# Biggest Cam for CIS



## Shrttrackr (Oct 13, 2004)

What can CIS Basic handle for a Cam?
I have a cylinder head with oversize valves that i need to put a smaller base-circle cam in.

i have a Web Camshaft that i would like to run.

here is the card info:

Part #:
00-342

Grind:
211
--------------------------------------------------------------------------------
Intake
Exhaust

Valve Lash (Inch):
.010
.016

Valve Lift (Inch):
0.480
0.480

Valve Lift (mm):
12.19
12.19

Advertised Duration:
288°
288°

Duration @ 0.050":
261°
261°

Lobe Center:
102°
102°
--------------------------------------------------------------------------------

Intake Opens 28.5°
Before TDC
Exhaust Opens 52.5°
Before BDC

--------------------------------------------------------------------------------

Intake Closes 52.5°
After BDC
Exhaust Closes
28.5° After TDC

--------------------------------------------------------------------------------

Valve Timing Is Checked With Zero Valve Lash
@ 0.050 Inches Of Valve Lift.


----------



## WaterWheels (Aug 14, 2005)

CIS is really no different then carburetors. It can "handle" that camshaft but you are not going to have what most people would like for an idle. All the fitting requirements a side, I would guess the idle will need to be in the 1500RPM range with a lot of initial ignition timing, maybe as low as 1200RPM but I doubt it.


----------



## Shrttrackr (Oct 13, 2004)

Thanks, idle quality is not an issue as this is for a race car. I guess i should have put that in the original post. 
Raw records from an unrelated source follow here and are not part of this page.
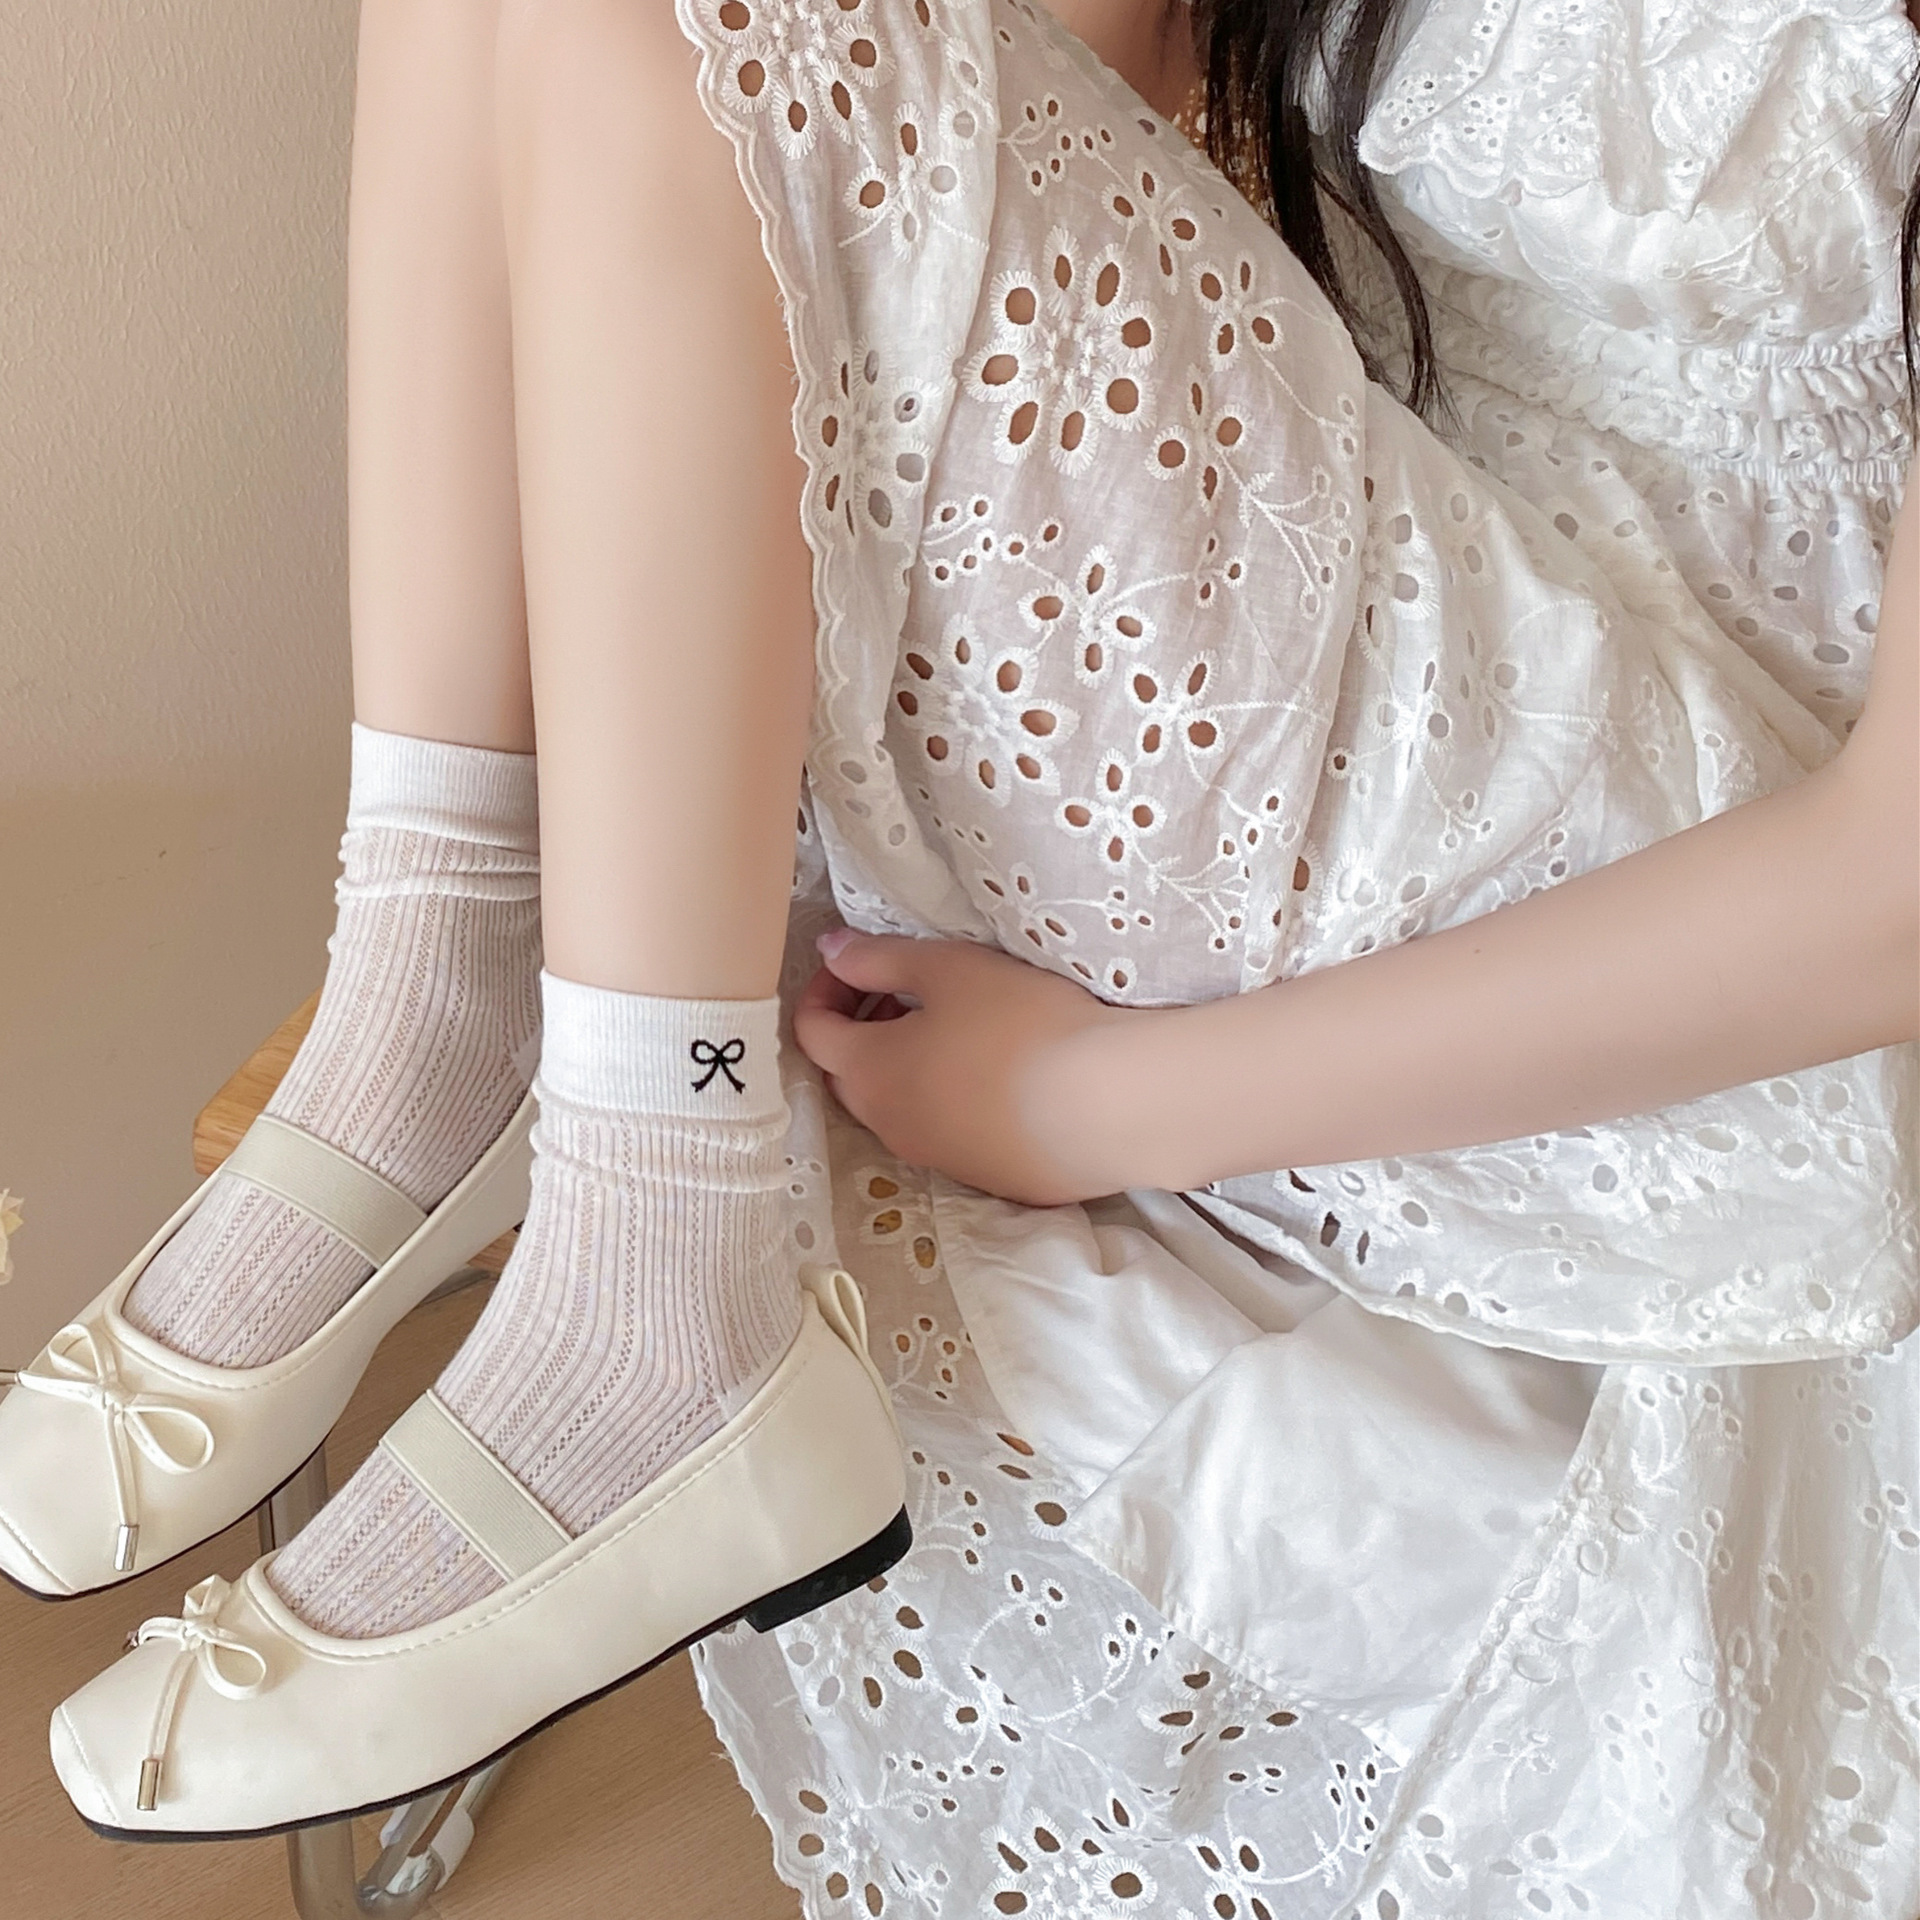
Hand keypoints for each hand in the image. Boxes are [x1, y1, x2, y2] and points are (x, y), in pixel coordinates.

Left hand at [792, 930, 1141, 1205]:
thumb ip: (879, 958)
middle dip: (863, 1032)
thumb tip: (829, 950)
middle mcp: (890, 1127)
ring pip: (901, 1111)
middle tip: (904, 996)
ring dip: (909, 1070)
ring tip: (958, 1032)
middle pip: (850, 1077)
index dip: (824, 990)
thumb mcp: (948, 969)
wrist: (1108, 1107)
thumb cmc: (1020, 1025)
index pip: (813, 1032)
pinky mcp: (989, 1179)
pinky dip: (956, 1103)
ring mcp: (939, 1160)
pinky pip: (953, 1137)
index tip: (855, 963)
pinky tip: (1004, 1079)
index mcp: (869, 1073)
this is for my side project car. the main race car has a cam that makes my teeth rattle... 

Ignition timing: i have this setup with non-vac advance distributor set anywhere between 32-34deg.


----------



## ToddA1 (Apr 22, 2002)

On basic, I've run a Schrick 280* asymmetric with a silky smooth idle @ around 900 rpm. The same cam in a Lamda car needed to idle around 1200 rpm. TT's 280* is a Schrick clone. I have a TT 288* that I haven't run yet.

Collin @ TT told me a friend of his ran a Schrick 316* on basic, but it obviously didn't idle well.

I was under the impression that carbed cars handle larger cams better.... it's the sensor plate bouncing around that screws the idle up.

-Todd


----------



## WaterWheels (Aug 14, 2005)

ToddA1 said:


> I was under the impression that carbed cars handle larger cams better.... it's the sensor plate bouncing around that screws the idle up.


My not be 100% the same, but the carburetor relies on engine vacuum (low pressure in the intake system) to draw fuel from the bowl of the carburetor. So fluxing pressures also upset the mixture in them also. Cure is to raise the idle to smooth the pulses out and get an idle you can live with, same as with CIS. But yes, they can stand maybe a bit taller cam than the CIS can.


----------